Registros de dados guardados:

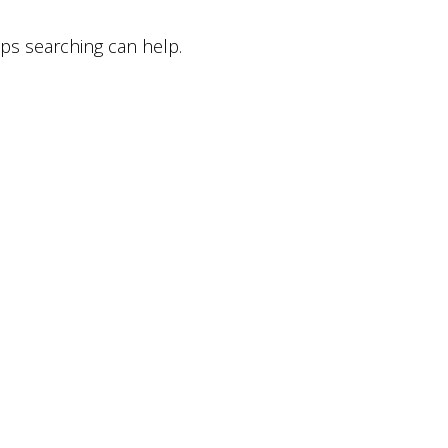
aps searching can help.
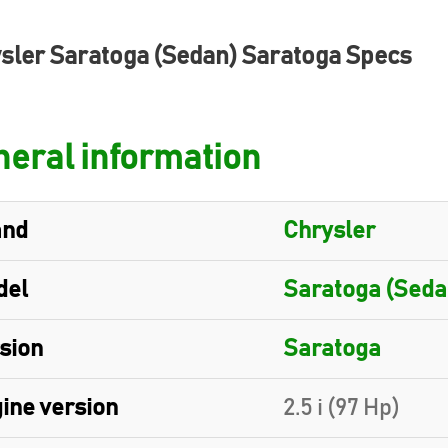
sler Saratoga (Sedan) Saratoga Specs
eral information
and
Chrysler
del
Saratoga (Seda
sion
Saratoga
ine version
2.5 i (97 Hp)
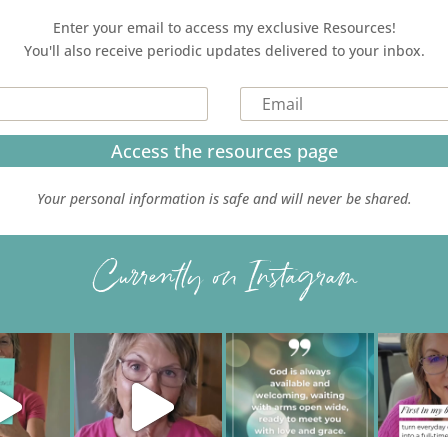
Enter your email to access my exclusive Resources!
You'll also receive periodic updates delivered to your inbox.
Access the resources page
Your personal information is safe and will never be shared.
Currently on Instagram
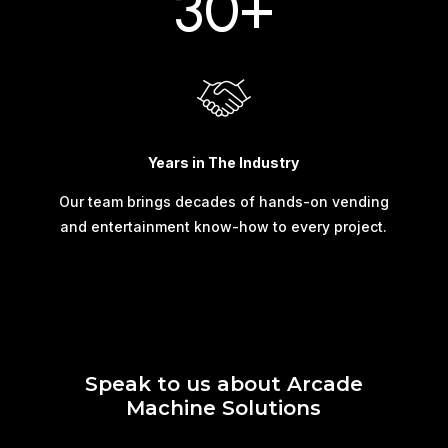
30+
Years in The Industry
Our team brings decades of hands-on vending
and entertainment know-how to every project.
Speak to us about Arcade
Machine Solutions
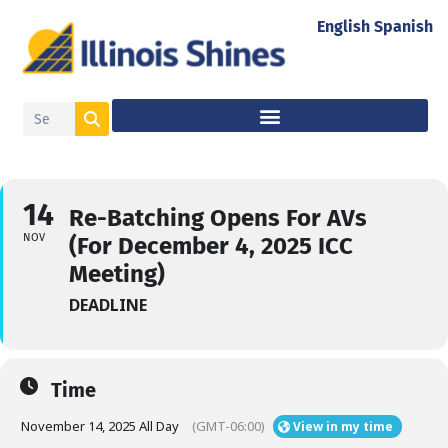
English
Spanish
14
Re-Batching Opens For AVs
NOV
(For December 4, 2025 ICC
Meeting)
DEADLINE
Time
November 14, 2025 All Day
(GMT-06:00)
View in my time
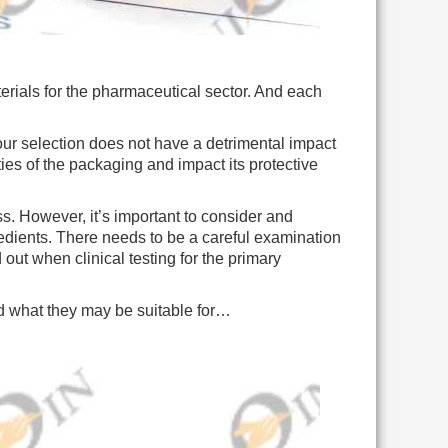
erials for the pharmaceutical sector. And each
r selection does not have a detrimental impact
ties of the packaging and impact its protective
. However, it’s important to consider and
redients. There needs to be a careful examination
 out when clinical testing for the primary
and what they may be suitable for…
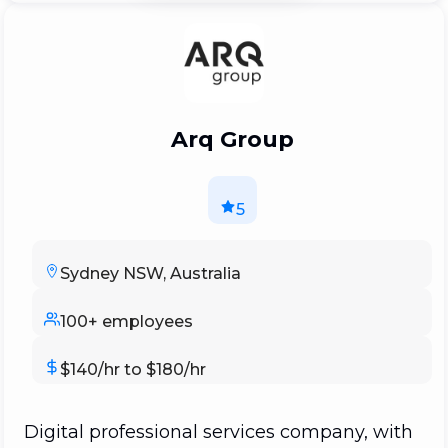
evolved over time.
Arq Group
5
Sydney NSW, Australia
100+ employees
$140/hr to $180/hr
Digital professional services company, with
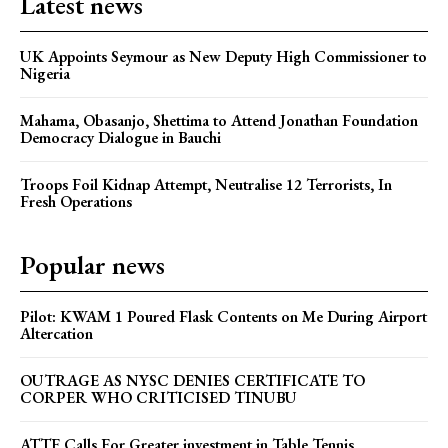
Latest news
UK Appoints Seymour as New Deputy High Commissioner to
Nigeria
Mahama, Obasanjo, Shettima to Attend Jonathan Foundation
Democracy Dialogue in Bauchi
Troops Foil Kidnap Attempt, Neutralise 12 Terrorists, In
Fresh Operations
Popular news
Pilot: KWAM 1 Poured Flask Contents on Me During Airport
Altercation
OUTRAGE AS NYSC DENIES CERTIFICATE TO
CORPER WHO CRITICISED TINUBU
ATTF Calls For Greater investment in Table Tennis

- _Sobre o exercício_: Coloque todas as linhas da listagem acima em uma lista numerada, sem as linhas em branco. Deixe as imagens fora da resposta.

- _Resposta à tarefa_:
1. aps searching can help.
2. sler Saratoga (Sedan) Saratoga Specs
3. eral information
4. and
5. Chrysler
6. del
7. Saratoga (Seda
8. sion
9. Saratoga
10. ine version
11. 2.5 i (97 Hp)
12. Enter your email to access my exclusive Resources!
13. You'll also receive periodic updates delivered to your inbox.
14. Access the resources page
15. Your personal information is safe and will never be shared.
16. Currently on Instagram
17. 30+
18. Years in The Industry
19. Our team brings decades of hands-on vending
20. and entertainment know-how to every project.
21. Speak to us about Arcade
22. Machine Solutions
23. English
24. Spanish
25. 14
26. Re-Batching Opens For AVs
27. NOV
28. (For December 4, 2025 ICC
29. Meeting)
30. DEADLINE
31. Time
32. November 14, 2025 All Day
33. (GMT-06:00)
34. View in my time
35. erials for the pharmaceutical sector. And each
36. r selection does not have a detrimental impact
37. ties of the packaging and impact its protective
38. . However, it’s important to consider and
39. redients. There needs to be a careful examination
40.  out when clinical testing for the primary
41. and what they may be suitable for…
42. evolved over time.
43. Arq Group
44. 5
45. Sydney NSW, Australia
46. 100+ employees
47. $140/hr to $180/hr
48. Digital professional services company, with
49. Latest news
50. UK Appoints Seymour as New Deputy High Commissioner to
51. Nigeria
52. Mahama, Obasanjo, Shettima to Attend Jonathan Foundation
53. Democracy Dialogue in Bauchi
54. Troops Foil Kidnap Attempt, Neutralise 12 Terrorists, In
55. Fresh Operations
56. Popular news
57. Pilot: KWAM 1 Poured Flask Contents on Me During Airport
58. Altercation
59. OUTRAGE AS NYSC DENIES CERTIFICATE TO
60. CORPER WHO CRITICISED TINUBU
61. ATTF Calls For Greater investment in Table Tennis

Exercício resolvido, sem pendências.